Shares of the company fell 5.7 percent to $26.10 in post market trading Monday after the company said its comparable-store sales in October fell 3 percent, with a decline of 15 percent at Banana Republic, a drop of 4 percent at Gap and a gain of 2 percent at Old Navy.
That led to total third-quarter comp decline of 2 percent for the company, which pegged its adjusted earnings per diluted share for the three months at 62 cents to 63 cents.

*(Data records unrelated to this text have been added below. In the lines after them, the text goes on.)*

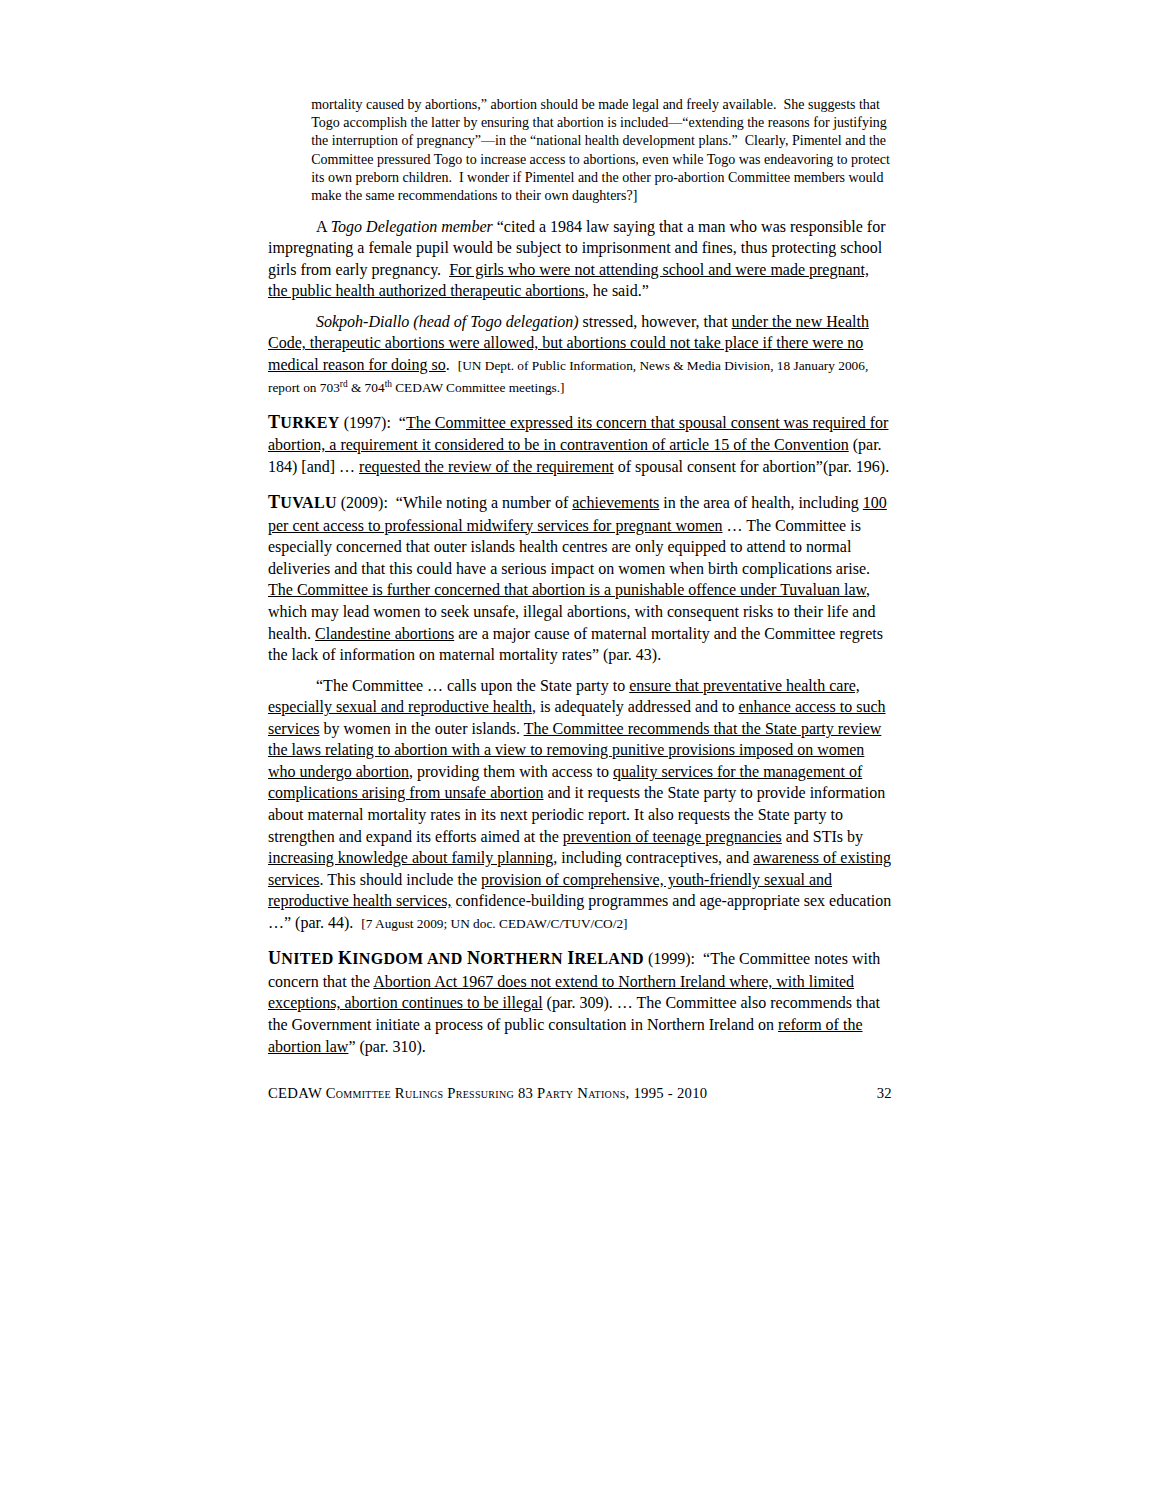mortality caused by abortions,” abortion should be made legal and freely available. She suggests that Togo accomplish the latter by ensuring that abortion is included—“extending the reasons for justifying the interruption of pregnancy”—in the “national health development plans.” Clearly, Pimentel and the Committee pressured Togo to increase access to abortions, even while Togo was endeavoring to protect its own preborn children. I wonder if Pimentel and the other pro-abortion Committee members would make the same recommendations to their own daughters?]
A Togo Delegation member “cited a 1984 law saying that a man who was responsible for impregnating a female pupil would be subject to imprisonment and fines, thus protecting school girls from early pregnancy. For girls who were not attending school and were made pregnant, the public health authorized therapeutic abortions, he said.”
Sokpoh-Diallo (head of Togo delegation) stressed, however, that under the new Health Code, therapeutic abortions were allowed, but abortions could not take place if there were no medical reason for doing so. [UN Dept. of Public Information, News & Media Division, 18 January 2006, report on 703rd & 704th CEDAW Committee meetings.]
TURKEY (1997): “The Committee expressed its concern that spousal consent was required for abortion, a requirement it considered to be in contravention of article 15 of the Convention (par. 184) [and] … requested the review of the requirement of spousal consent for abortion”(par. 196).
TUVALU (2009): “While noting a number of achievements in the area of health, including 100 per cent access to professional midwifery services for pregnant women … The Committee is especially concerned that outer islands health centres are only equipped to attend to normal deliveries and that this could have a serious impact on women when birth complications arise. The Committee is further concerned that abortion is a punishable offence under Tuvaluan law, which may lead women to seek unsafe, illegal abortions, with consequent risks to their life and health. Clandestine abortions are a major cause of maternal mortality and the Committee regrets the lack of information on maternal mortality rates” (par. 43).
“The Committee … calls upon the State party to ensure that preventative health care, especially sexual and reproductive health, is adequately addressed and to enhance access to such services by women in the outer islands. The Committee recommends that the State party review the laws relating to abortion with a view to removing punitive provisions imposed on women who undergo abortion, providing them with access to quality services for the management of complications arising from unsafe abortion and it requests the State party to provide information about maternal mortality rates in its next periodic report. It also requests the State party to strengthen and expand its efforts aimed at the prevention of teenage pregnancies and STIs by increasing knowledge about family planning, including contraceptives, and awareness of existing services. This should include the provision of comprehensive, youth-friendly sexual and reproductive health services, confidence-building programmes and age-appropriate sex education …” (par. 44). [7 August 2009; UN doc. CEDAW/C/TUV/CO/2]
UNITED KINGDOM AND NORTHERN IRELAND (1999): “The Committee notes with concern that the Abortion Act 1967 does not extend to Northern Ireland where, with limited exceptions, abortion continues to be illegal (par. 309). … The Committee also recommends that the Government initiate a process of public consultation in Northern Ireland on reform of the abortion law” (par. 310).
CEDAW Committee Rulings Pressuring 83 Party Nations, 1995 - 2010 32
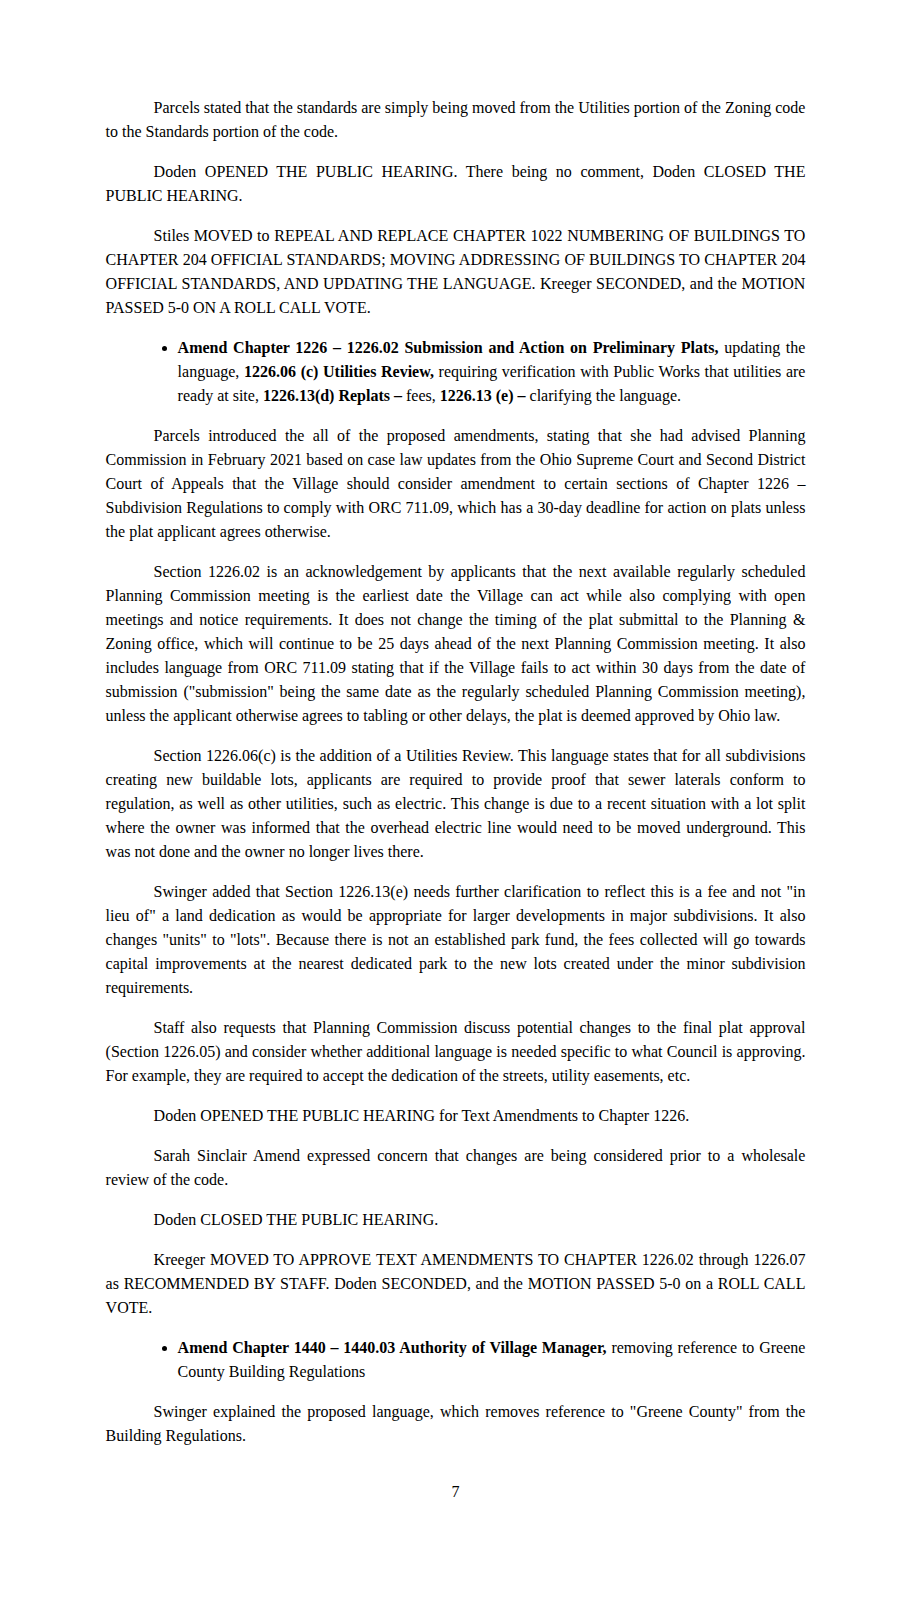Parcels stated that the standards are simply being moved from the Utilities portion of the Zoning code to the Standards portion of the code.
Doden OPENED THE PUBLIC HEARING. There being no comment, Doden CLOSED THE PUBLIC HEARING.
Stiles MOVED to REPEAL AND REPLACE CHAPTER 1022 NUMBERING OF BUILDINGS TO CHAPTER 204 OFFICIAL STANDARDS; MOVING ADDRESSING OF BUILDINGS TO CHAPTER 204 OFFICIAL STANDARDS, AND UPDATING THE LANGUAGE. Kreeger SECONDED, and the MOTION PASSED 5-0 ON A ROLL CALL VOTE.
Amend Chapter 1226 – 1226.02 Submission and Action on Preliminary Plats, updating the language, 1226.06 (c) Utilities Review, requiring verification with Public Works that utilities are ready at site, 1226.13(d) Replats – fees, 1226.13 (e) – clarifying the language.
Parcels introduced the all of the proposed amendments, stating that she had advised Planning Commission in February 2021 based on case law updates from the Ohio Supreme Court and Second District Court of Appeals that the Village should consider amendment to certain sections of Chapter 1226 – Subdivision Regulations to comply with ORC 711.09, which has a 30-day deadline for action on plats unless the plat applicant agrees otherwise.
Section 1226.02 is an acknowledgement by applicants that the next available regularly scheduled Planning Commission meeting is the earliest date the Village can act while also complying with open meetings and notice requirements. It does not change the timing of the plat submittal to the Planning & Zoning office, which will continue to be 25 days ahead of the next Planning Commission meeting. It also includes language from ORC 711.09 stating that if the Village fails to act within 30 days from the date of submission ("submission" being the same date as the regularly scheduled Planning Commission meeting), unless the applicant otherwise agrees to tabling or other delays, the plat is deemed approved by Ohio law.
Section 1226.06(c) is the addition of a Utilities Review. This language states that for all subdivisions creating new buildable lots, applicants are required to provide proof that sewer laterals conform to regulation, as well as other utilities, such as electric. This change is due to a recent situation with a lot split where the owner was informed that the overhead electric line would need to be moved underground. This was not done and the owner no longer lives there.
Swinger added that Section 1226.13(e) needs further clarification to reflect this is a fee and not "in lieu of" a land dedication as would be appropriate for larger developments in major subdivisions. It also changes "units" to "lots". Because there is not an established park fund, the fees collected will go towards capital improvements at the nearest dedicated park to the new lots created under the minor subdivision requirements.
Staff also requests that Planning Commission discuss potential changes to the final plat approval (Section 1226.05) and consider whether additional language is needed specific to what Council is approving. For example, they are required to accept the dedication of the streets, utility easements, etc.
Doden OPENED THE PUBLIC HEARING for Text Amendments to Chapter 1226.
Sarah Sinclair Amend expressed concern that changes are being considered prior to a wholesale review of the code.
Doden CLOSED THE PUBLIC HEARING.
Kreeger MOVED TO APPROVE TEXT AMENDMENTS TO CHAPTER 1226.02 through 1226.07 as RECOMMENDED BY STAFF. Doden SECONDED, and the MOTION PASSED 5-0 on a ROLL CALL VOTE.
Amend Chapter 1440 – 1440.03 Authority of Village Manager, removing reference to Greene County Building Regulations
Swinger explained the proposed language, which removes reference to "Greene County" from the Building Regulations.
7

Analysts on average were looking for earnings of 66 cents per share.
The company also said it “now expects year-over-year inventory dollars per store at the end of the third quarter of fiscal year 2015 to be slightly lower than the guidance provided” in August, when inventory dollars were seen as “down slightly.”
Lower inventories can be a sign that a retailer is excepting less going forward.
Gap’s net sales for the third quarter fell 3 percent to $3.86 billion, or flat on a constant currency basis.
“With fall behind us, the teams across our portfolio are focused on strong execution for the holiday season,” said Sabrina Simmons, chief financial officer.
The retailer has been going through something of a tough stretch. Fitch Ratings recently cited a laundry list of changes at the company that are “collectively of concern in regard to current and future business trends.”
The company lost Stefan Larsson as global president of Old Navy to Ralph Lauren Corp. and Marissa Webb shifted from creative director at Banana Republic to creative adviser. The firm also has a $400 million term loan that will be used to buy back shares.
Gap has a credit rating of “BBB-minus,” one step away from a noninvestment or junk rating.
The company will report its third-quarter results on Nov. 19.